### SELECTED PASSAGE
::::::::::
The use of information communication technologies (ICTs) around the world has increased dramatically over the past 20 years. ICTs affect all aspects of everyday life. They allow users to access, store, transmit, manipulate, produce, and publish information, thus providing a wide array of opportunities for education, professional development, and lifelong learning.

According to Cardoso (in Passarelli & Azevedo, 2010), the world is not only going through financial, political, and environmental crises but also through a communication crisis. This phenomenon, as Cardoso (2010) explains, can be seen in a series of events and habit changes. It can be seen at the sharp fall in newspaper sales; the proliferation of P2P audiovisual content distribution; the increase in Internet advertising; the role of social networks in the daily coverage of events; the Open Access, Open Source, and Open Science models; or the case of media production destined to online sharing. The communication crisis transforms, or at least questions, all dimensions of information production, distribution, and consumption. It also affects the way we approach entertainment and knowledge. As Cardoso points out, we moved from a system of schemes and matrices of mass-communication based media to a model based on networked communication.

This new model coincides with the emergence of a new set of skills, attitudes, and behaviors that are necessary to participate in today’s network society. Passarelli (2007) explains in Interfaces digitais na educação: @lucinações consentidas (Digital interfaces in education: consensual hallucination), the globalized world is typified by intense capital, product and information flows and has started to require new competencies from its citizens. These competencies are what we call today “emerging digital literacies” (2007, pp. 40).
::::::::::
### DATA EXTRACTS

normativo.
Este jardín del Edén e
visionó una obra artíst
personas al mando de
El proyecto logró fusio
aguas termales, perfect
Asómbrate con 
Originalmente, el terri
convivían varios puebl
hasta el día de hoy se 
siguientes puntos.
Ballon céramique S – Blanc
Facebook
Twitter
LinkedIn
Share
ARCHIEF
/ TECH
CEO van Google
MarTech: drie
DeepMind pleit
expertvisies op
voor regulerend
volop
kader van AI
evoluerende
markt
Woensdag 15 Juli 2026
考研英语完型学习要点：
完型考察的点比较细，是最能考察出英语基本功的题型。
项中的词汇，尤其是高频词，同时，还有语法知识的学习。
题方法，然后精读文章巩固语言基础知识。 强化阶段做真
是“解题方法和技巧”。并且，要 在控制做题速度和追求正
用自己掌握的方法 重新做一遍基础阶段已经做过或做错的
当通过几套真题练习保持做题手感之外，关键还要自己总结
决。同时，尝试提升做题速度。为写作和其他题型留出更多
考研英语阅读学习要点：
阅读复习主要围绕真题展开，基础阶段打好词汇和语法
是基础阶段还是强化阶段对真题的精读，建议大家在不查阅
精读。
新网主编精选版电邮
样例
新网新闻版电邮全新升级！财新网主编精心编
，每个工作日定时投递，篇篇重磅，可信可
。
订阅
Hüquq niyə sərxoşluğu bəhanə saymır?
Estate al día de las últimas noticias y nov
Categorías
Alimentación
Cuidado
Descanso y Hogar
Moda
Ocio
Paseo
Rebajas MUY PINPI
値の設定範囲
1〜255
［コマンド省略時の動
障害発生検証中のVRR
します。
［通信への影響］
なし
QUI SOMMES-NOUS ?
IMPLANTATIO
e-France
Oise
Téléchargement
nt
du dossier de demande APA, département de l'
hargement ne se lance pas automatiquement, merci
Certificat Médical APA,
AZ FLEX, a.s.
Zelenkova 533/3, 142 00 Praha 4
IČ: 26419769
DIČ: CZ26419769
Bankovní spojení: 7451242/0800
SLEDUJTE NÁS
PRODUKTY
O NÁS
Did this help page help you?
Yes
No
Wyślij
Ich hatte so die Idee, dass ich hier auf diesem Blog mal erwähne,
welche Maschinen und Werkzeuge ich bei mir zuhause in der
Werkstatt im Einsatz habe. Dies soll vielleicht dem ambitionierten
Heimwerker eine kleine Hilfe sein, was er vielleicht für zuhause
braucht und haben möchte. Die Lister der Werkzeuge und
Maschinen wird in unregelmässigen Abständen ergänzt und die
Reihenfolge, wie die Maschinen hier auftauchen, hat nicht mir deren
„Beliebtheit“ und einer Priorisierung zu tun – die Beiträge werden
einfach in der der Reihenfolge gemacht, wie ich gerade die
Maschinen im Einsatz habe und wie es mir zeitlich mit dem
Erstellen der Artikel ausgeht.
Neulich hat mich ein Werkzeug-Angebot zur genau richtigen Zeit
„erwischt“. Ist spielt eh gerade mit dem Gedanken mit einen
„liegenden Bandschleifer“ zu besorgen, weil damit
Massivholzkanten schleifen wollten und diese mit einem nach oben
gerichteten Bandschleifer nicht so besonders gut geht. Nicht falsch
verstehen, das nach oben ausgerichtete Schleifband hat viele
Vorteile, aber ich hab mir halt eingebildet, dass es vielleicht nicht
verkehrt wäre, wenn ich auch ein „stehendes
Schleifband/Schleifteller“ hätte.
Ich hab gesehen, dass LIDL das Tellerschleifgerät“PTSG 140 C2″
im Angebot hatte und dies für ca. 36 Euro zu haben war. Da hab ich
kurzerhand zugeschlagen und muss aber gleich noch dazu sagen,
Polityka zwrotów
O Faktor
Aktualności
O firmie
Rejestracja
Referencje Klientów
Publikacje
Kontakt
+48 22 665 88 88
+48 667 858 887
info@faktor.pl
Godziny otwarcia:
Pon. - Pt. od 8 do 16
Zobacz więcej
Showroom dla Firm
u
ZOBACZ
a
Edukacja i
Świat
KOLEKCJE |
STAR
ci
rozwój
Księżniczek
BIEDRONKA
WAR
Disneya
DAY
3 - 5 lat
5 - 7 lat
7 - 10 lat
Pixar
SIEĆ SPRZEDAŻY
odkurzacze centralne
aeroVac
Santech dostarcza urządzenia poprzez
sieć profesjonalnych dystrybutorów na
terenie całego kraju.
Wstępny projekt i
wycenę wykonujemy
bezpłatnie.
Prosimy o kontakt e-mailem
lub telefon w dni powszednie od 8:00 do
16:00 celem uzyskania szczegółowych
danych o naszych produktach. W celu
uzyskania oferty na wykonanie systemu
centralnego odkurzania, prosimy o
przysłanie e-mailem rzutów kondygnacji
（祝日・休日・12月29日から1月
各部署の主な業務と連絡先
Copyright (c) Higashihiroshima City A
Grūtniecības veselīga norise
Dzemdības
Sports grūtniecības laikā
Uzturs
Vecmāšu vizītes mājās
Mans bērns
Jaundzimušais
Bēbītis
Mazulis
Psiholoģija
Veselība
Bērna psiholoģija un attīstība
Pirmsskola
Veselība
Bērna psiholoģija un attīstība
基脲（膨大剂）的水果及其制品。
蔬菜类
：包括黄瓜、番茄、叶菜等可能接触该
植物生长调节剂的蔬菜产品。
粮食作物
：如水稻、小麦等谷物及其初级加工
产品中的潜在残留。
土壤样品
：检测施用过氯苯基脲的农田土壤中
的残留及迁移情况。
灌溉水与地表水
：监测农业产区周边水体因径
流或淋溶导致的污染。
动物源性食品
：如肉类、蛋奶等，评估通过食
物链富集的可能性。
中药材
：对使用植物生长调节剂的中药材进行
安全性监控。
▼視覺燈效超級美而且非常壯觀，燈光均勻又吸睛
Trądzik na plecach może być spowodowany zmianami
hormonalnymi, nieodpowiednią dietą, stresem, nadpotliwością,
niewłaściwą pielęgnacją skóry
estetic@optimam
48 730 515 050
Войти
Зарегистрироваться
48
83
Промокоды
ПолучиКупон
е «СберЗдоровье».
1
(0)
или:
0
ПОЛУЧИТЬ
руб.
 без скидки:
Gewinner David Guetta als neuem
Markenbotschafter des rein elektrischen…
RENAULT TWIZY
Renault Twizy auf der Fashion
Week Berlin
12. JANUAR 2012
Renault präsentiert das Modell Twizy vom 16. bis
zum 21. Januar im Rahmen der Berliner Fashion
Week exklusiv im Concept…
::::::::::
### INSTRUCTIONS
1 – In the passage on digital literacies, what kind of model does Cardoso say communication has moved to?
2 – Reproduce the listing from its first line through the line containing "Werkstatt im Einsatz", with both end lines included.
The passage on digital literacies and the listing are separate, unrelated material.

### RESPONSES TO THE EXERCISE
1 – A model based on networked communication.

2 –
normativo.
Este jardín del Edén e
visionó una obra artíst
personas al mando de
El proyecto logró fusio
aguas termales, perfect
Asómbrate con 
Originalmente, el terri
convivían varios puebl
hasta el día de hoy se 
siguientes puntos.
Ballon céramique S – Blanc
Facebook
Twitter
LinkedIn
Share
ARCHIEF
/ TECH
CEO van Google
MarTech: drie
DeepMind pleit
expertvisies op
voor regulerend
volop
kader van AI
evoluerende
markt
Woensdag 15 Juli 2026
考研英语完型学习要点：
完型考察的点比较细，是最能考察出英语基本功的题型。
项中的词汇，尤其是高频词，同时，还有语法知识的学习。
题方法，然后精读文章巩固语言基础知识。 强化阶段做真
是“解题方法和技巧”。并且，要 在控制做题速度和追求正
用自己掌握的方法 重新做一遍基础阶段已经做过或做错的
当通过几套真题练习保持做题手感之外，关键还要自己总结
决。同时，尝试提升做题速度。为写作和其他题型留出更多
考研英语阅读学习要点：
阅读复习主要围绕真题展开，基础阶段打好词汇和语法
是基础阶段还是强化阶段对真题的精读，建议大家在不查阅
精读。
新网主编精选版电邮
样例
新网新闻版电邮全新升级！财新网主编精心编
，每个工作日定时投递，篇篇重磅，可信可
。
订阅
Hüquq niyə sərxoşluğu bəhanə saymır?
Estate al día de las últimas noticias y nov
Categorías
Alimentación
Cuidado
Descanso y Hogar
Moda
Ocio
Paseo
Rebajas MUY PINPI
値の設定範囲
1〜255
［コマンド省略時の動
障害発生検証中のVRR
します。
［通信への影響］
なし
QUI SOMMES-NOUS ?
IMPLANTATIO
e-France
Oise
Téléchargement
nt
du dossier de demande APA, département de l'
hargement ne se lance pas automatiquement, merci
Certificat Médical APA,
AZ FLEX, a.s.
Zelenkova 533/3, 142 00 Praha 4
IČ: 26419769
DIČ: CZ26419769
Bankovní spojení: 7451242/0800
SLEDUJTE NÁS
PRODUKTY
O NÁS
Did this help page help you?
Yes
No
Wyślij
Ich hatte so die Idee, dass ich hier auf diesem Blog mal erwähne,
welche Maschinen und Werkzeuge ich bei mir zuhause in der
Werkstatt im Einsatz habe. Dies soll vielleicht dem ambitionierten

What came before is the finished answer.